- Rui Alves adiou a apresentação da proposta nacionalista de centralização dos direitos televisivos para a próxima Assembleia da Liga de Clubes, cuja ordem de trabalhos terá o único foco na chave de repartição.
- A proposta resulta de uma reunião com 22 clubes e mantém uma desigualdade de um para quatro, ainda assim considerada desvantajosa na Europa Ocidental.
- O presidente do Nacional afirma que defenderá o seu clube e alerta que desigualdades superiores a um para quatro prejudicam 80 por cento dos emblemas.
- A apresentação será feita quando a Assembleia Geral tiver como ponto único a discussão da chave de repartição dos direitos. Rui Alves acusa-se de atrasar há cinco anos a discussão do tema.
- Em relação ao próximo jogo do Nacional, o dirigente disse que o essencial é vencer e que a próxima “batalha” tem também um cariz nostálico.
Rui Alves, presidente do Nacional, adiou amanhã a apresentação da proposta de centralização dos direitos televisivos na Assembleia da Liga de Clubes.

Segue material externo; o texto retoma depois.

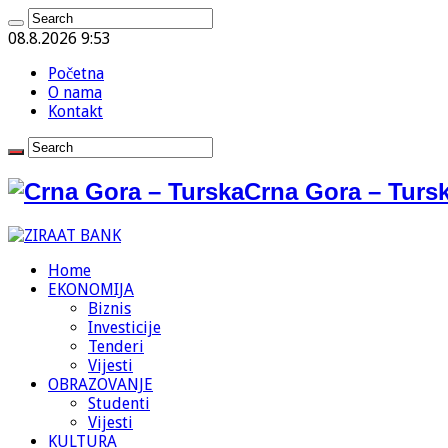
08.8.2026 9:53
Početna
O nama
Kontakt
Crna Gora – Tursk
Home
EKONOMIJA
Biznis
Investicije
Tenderi
Vijesti
OBRAZOVANJE
Studenti
Vijesti
KULTURA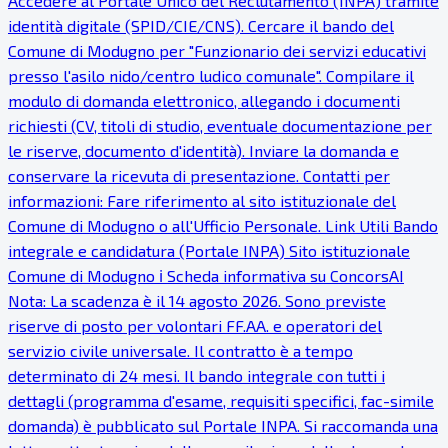
Accedere al Portale Unico del Reclutamento (INPA) tramite
identità digitale (SPID/CIE/CNS). Cercare il bando del
Comune di Modugno per "Funzionario dei servizi educativi
presso l'asilo nido/centro ludico comunale". Compilare il
modulo di domanda elettronico, allegando i documenti
richiesti (CV, titoli di studio, eventuale documentazione per
le riserve, documento d'identità). Inviare la domanda e
conservare la ricevuta di presentazione. Contatti per
informazioni: Fare riferimento al sito istituzionale del
Comune di Modugno o all'Ufficio Personale. Link Utili Bando
integrale e candidatura (Portale INPA) Sito istituzionale
Comune di Modugno ℹ Scheda informativa su ConcorsAI
Nota: La scadenza è il 14 agosto 2026. Sono previste
riserve di posto per volontari FF.AA. e operatori del
servizio civile universale. Il contratto è a tempo
determinato di 24 mesi. Il bando integrale con tutti i
dettagli (programma d'esame, requisiti specifici, fac-simile
domanda) è pubblicato sul Portale INPA. Si raccomanda una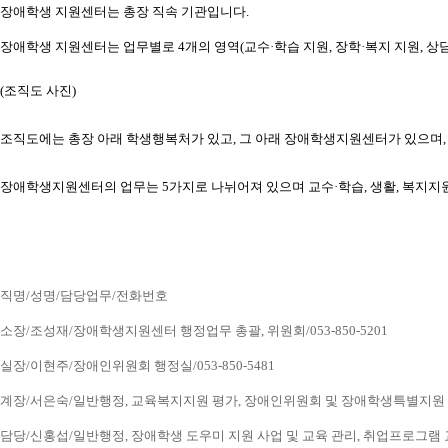
장애학생 지원센터는 총장 직속 기관입니다.
장애학생 지원센터는 업무별로 4개의 영역(교수·학습 지원, 장학·복지 지원, 상담
(조직도 사진) 
조직도에는 총장 아래 학생행복처가 있고, 그 아래 장애학생지원센터가 있으
장애학생지원센터의 업무는 5가지로 나뉘어져 있으며 교수·학습, 생활, 복지지
직명/성명/담당업무/전화번호
소장/조성재/장애학생지원센터 행정업무 총괄, 위원회/053-850-5201
실장/이현주/장애인위원회 행정실/053-850-5481
계장/서은숙/일반행정, 교육복지지원 평가, 장애인위원회 및 장애학생특별지원 업무, 
담당/신홍섭/일반행정, 장애학생 도우미 지원 사업 및 교육 관리, 취업프로그램 교육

A decisão ocorreu durante a apresentação da nova APP do clube. O motivo é preparar a discussão da chave de repartição.
A proposta, fruto de uma reunião com 22 clubes realizada na véspera da cimeira dos presidentes, será apresentada apenas quando a ordem de trabalhos tiver esse único ponto. A forma de repartição prevista é de 1 para 4, mantendo-se, no entender de Rui Alves, uma desigualdade relevante.
O líder do Nacional afirmou que não teme a reação de outros clubes e reforçou que defenderá o seu clube. Considera que qualquer desigualdade superior a 1 para 4 prejudica 80 por cento das equipas. Não obstante, mantém a firmeza na posição.

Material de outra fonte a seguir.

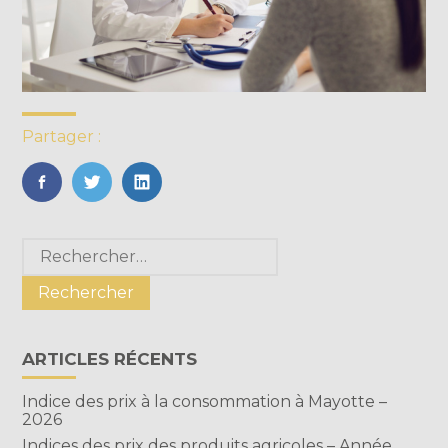
Partager :
FaceBook
Twitter
LinkedIn
Blog
Rechercher :
sidebar
ARTICLES RÉCENTS
Indice des prix à la consommation à Mayotte –
2026
Indices des prix des produits agricoles – Année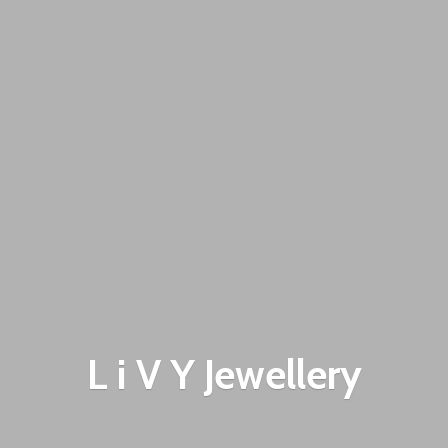
L i V
Y Jewellery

Rui Alves acrescentou que apresentará a proposta quando a Assembleia Geral trouxer exclusivamente a discussão da chave de repartição. Afirmou ainda que há cinco anos a discussão tem sido adiada e que o tema precisa de definição urgente.

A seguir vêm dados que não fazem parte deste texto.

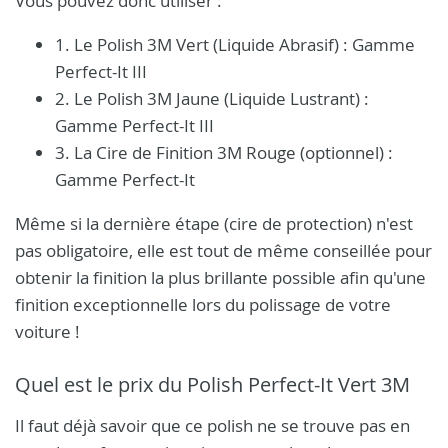
Vous pouvez donc utiliser :
1. Le Polish 3M Vert (Liquide Abrasif) : Gamme
Perfect-It III
2. Le Polish 3M Jaune (Liquide Lustrant) :
Gamme Perfect-It III
3. La Cire de Finition 3M Rouge (optionnel) :
Gamme Perfect-It
Même si la dernière étape (cire de protection) n'est
pas obligatoire, elle est tout de même conseillée pour
obtenir la finition la plus brillante possible afin qu'une
finition exceptionnelle lors du polissage de votre
voiture !
Quel est le prix du Polish Perfect-It Vert 3M
Il faut déjà savoir que ce polish ne se trouve pas en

Sobre o próximo jogo do Nacional na Liga, o presidente foi objetivo: está satisfeito com um resultado simples, destacando que a prioridade é vencer no próximo confronto e consolidar posições no campeonato.
Proposta de centralização
A ideia central é centralizar os direitos televisivos a nível nacional, com critérios de repartição ainda a definir. A discussão envolve benefícios para alguns clubes, mas também críticas por desigualdades entre equipas de diferentes dimensões.
Desdobramentos e próximos passos
Caso a Assembleia Geral aprove a nova chave de repartição, o texto segue para implementação conforme a decisão tomada. Aguardam-se ainda comentários de outras feras do futebol sobre o modelo proposto. As informações apontam para uma leitura rigorosa dos impactos financeiros.